More than once, she had caught his gaze dropping to the rifle she carried, his expression thoughtful. Conny knew what he was thinking: down here, with all the frightened children who already worshipped the idea of him, he had a shot at being a king, and Conny and her weapon stood in the way of that.
He would have to pry the gun from her cold dead fingers, she thought, but even if she hadn’t been carrying firearms, she would remain too powerful for a man like Lloyd. Andrew wasn’t even aware of the most dangerous weapon in her arsenal.
Remy.
Minutes earlier, the robed man had actually leaned over Remy, holding out a hand and mumbling good doggy. Conny had marvelled at Remy’s restraint: the German Shepherd had sniffed disdainfully in Andrew’s direction, and then turned away, paying the Grand Cleric exactly the amount of attention that he deserved. Andrew hadn’t taken the rejection well; he didn’t seem to realise that he was lucky to still own that hand.

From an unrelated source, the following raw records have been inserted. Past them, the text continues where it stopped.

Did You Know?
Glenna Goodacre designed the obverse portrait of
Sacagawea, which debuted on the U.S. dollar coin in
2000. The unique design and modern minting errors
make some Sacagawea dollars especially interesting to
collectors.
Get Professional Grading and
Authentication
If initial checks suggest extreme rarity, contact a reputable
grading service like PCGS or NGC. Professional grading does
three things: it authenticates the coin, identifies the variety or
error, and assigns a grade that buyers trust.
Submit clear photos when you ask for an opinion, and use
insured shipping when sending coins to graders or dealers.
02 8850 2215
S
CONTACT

Good doggy, Conny thought, and smiled to herself. Remy was a good dog, the best she had ever known, but you had to earn the right to pet him.

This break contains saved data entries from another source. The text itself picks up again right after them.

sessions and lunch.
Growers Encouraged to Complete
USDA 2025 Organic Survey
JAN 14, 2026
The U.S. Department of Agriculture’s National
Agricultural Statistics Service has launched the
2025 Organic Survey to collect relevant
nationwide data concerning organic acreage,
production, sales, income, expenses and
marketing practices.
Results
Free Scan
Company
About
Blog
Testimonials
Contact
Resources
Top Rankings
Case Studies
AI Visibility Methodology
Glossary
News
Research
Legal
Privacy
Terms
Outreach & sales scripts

They exited a tunnel into a wide, flat room lined with benches and tables, and the smell of soup hit Conny’s nose, making her stomach growl. Dozens of the younger kids were sitting at the tables, cradling mugs and waiting for food. Most had stunned looks on their faces, and she doubted that many of them had much of an appetite, but at least someone among the clerics had the wherewithal to give them something to occupy their minds. To start to make the place feel like a community.
The dining room was mostly silent, with a few murmurs here and there. Nobody much wanted to talk. She didn’t blame them.
“You want some food, Lo?”
Logan had been walking just behind her quietly, listening to her conversation with Andrew. He looked at her like he thought it might be a trick question.
“Uh, sure?” he said, framing his answer as an uncertain question.